Transport is an issue as my wife was the “taxi”.
If you live in the UK it might be good to speak to your council office to see if you are eligible for a free bus pass, I am because of the epilepsy (if you live in Derbyshire it is called a gold card and it is not just for pensioners). It has now given me a little freedom, never bothered with it before as I was with my wife and she had the family car.
Christmas coming soon, I’ll stick another post up soon.

Friday 18th Sept 2015, had a consultation regarding medication. Nothing exciting or too interesting.  Still having seizures on average of every two weeks is too much apparently, the meds are obviously not working as desired regardless.  1000mg a day is a small dose so my Keppra has now been increased to 750mg in evening and 500mg in the morning for two weeks and then 750mg both morning and evening to see if that settles them. This has to be done slowly because it takes about a week for any changes to settle in your system.  Either way I am starting to rattle as I walk now 😉

So the myth of missing a dose causes seizures can be settled now 🙂

Wednesday 25th November 2015, Keppra incresed last month to 750mg morning and 500 evening and then 2 weeks later 750mg both morning and evening. Seems to be no change and getting minor seizures around every 10 days. Will be seeing the nurse at the local GP, don’t know why as I am under consultants for reviews.

On the 21/8/16 my Keppra was increased to 2,000mg a day and as this hadn’t helped much it was increased to 2500mg per day. I’m getting no side effects but feel this had no real effect on me.

It was decided that I should increase my Lamotrigine to 450mg a day and on 02/07/17 this was completed (as you know it has to be increased slowly). This has had a slight effect of reducing the length of the seizure and a minor changed in strength of the seizure. It was discussed that I may have to be put on another tablet.

Been a while since updating this, today (17/12/18) I am still on 1250mg keppra twice daily but Lamotrigine has chnaged to 250mg twice daily, nothing has changed seizure wise but maybe thats stress at this particular time, they don’t want to introduce another tablet because I “Tolerate these well”. Love that terminology!

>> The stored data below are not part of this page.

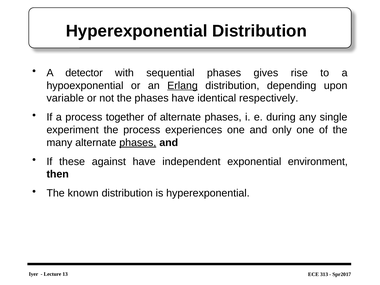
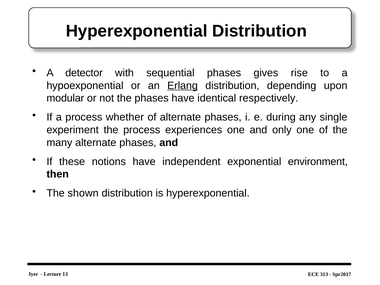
variable: variable -> modular
together: together -> whether
phases at (138, 143) underline: present -> none
against: against -> notions
known: known -> shown
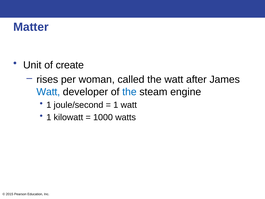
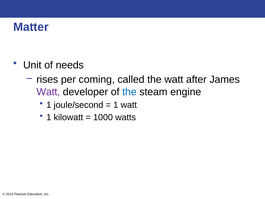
create: create -> needs
woman: woman -> coming
Watt at (48, 92) colour: blue -> purple
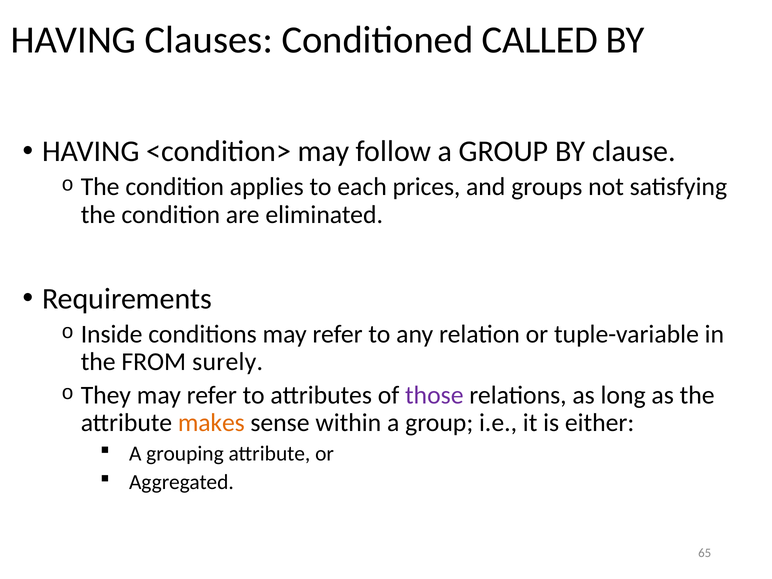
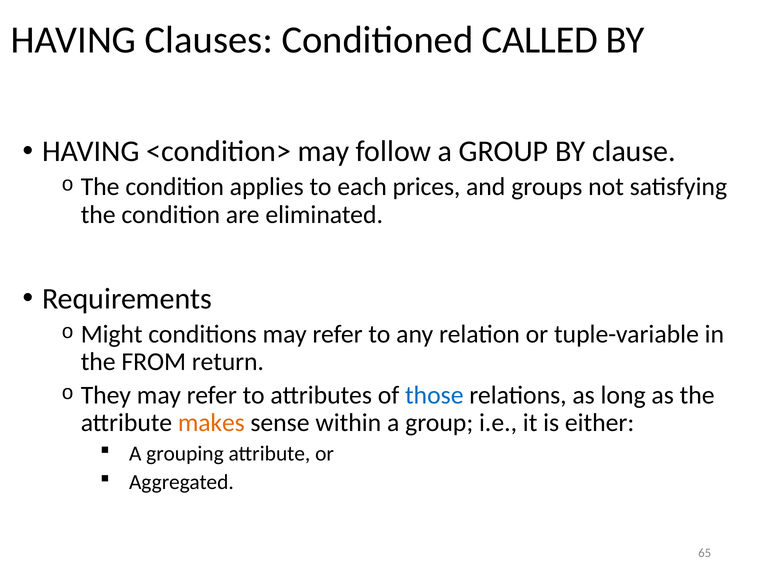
Inside: Inside -> Might
surely: surely -> return
those colour: purple -> blue
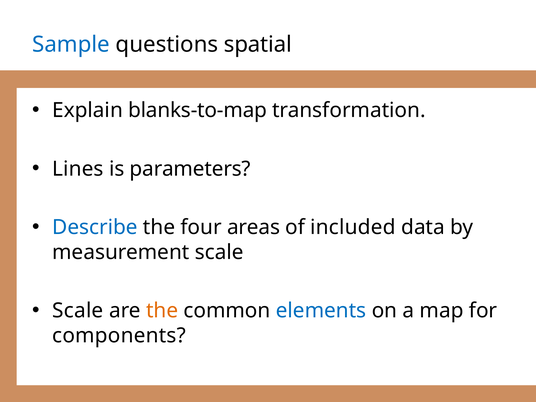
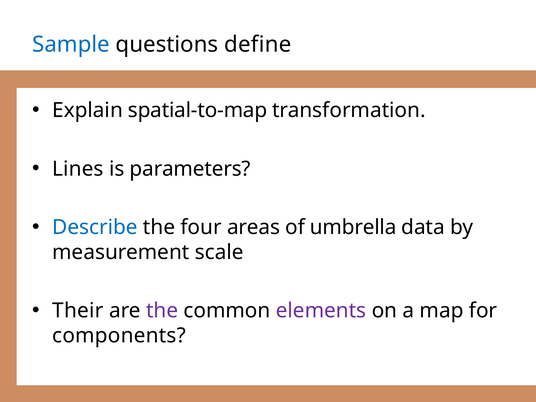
spatial: spatial -> define
blanks-to-map: blanks-to-map -> spatial-to-map
included: included -> umbrella
Scale at (78, 311): Scale -> Their
the at (162, 311) colour: orange -> purple
elements colour: blue -> purple
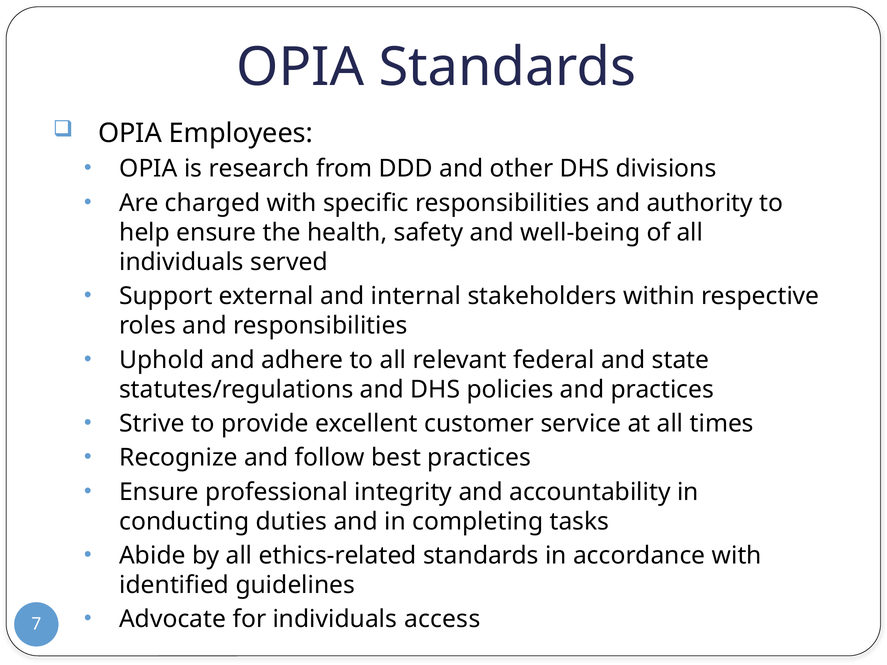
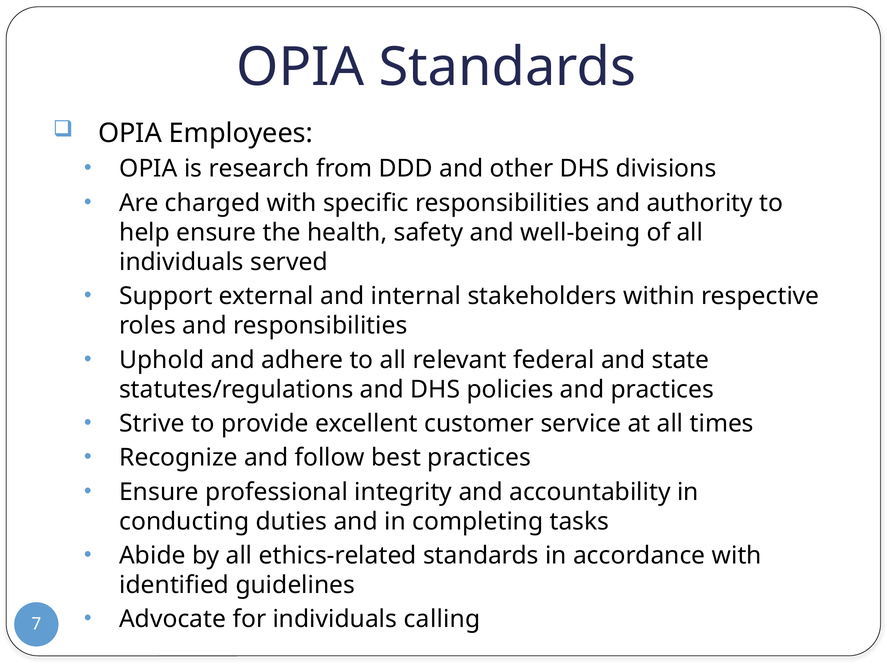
access: access -> calling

For four years now I have been on Keppra and Lamictal both slowly increased to… Keppra 1250mg morning and evening, Lamictal 250 morning and evening. My belief is that the side effects of these have contributed to the end of my marriage, many reasons were given for the failure without telling me I was changing (shame as married couples should talk), so here are some of the reasons…

  • Agitation or restless
  • Problems sleeping
  • Panic attacks
  • Aggression, anger or violence
  • Depression
  • Anxiety
  • Personality change
  • suicidal thoughts

Looking back now I see I had experienced all of them which was hurting her however, it should have been talked about so I could get help, change tablets, seek counselling or something.

So some advice for all of you out there, if you think you may be experiencing these side effects speak to your partner and see if they have noticed a change in you before it’s too late like my failure to notice, speak to your doctor or specialist nurse. After speaking to numerous people about this drug they say it’s evil and shouldn’t be used and I now agree. No doubt surgery has some blame too.

I would point out that I never physically hurt anyone but I guess emotions are stronger than physical pain.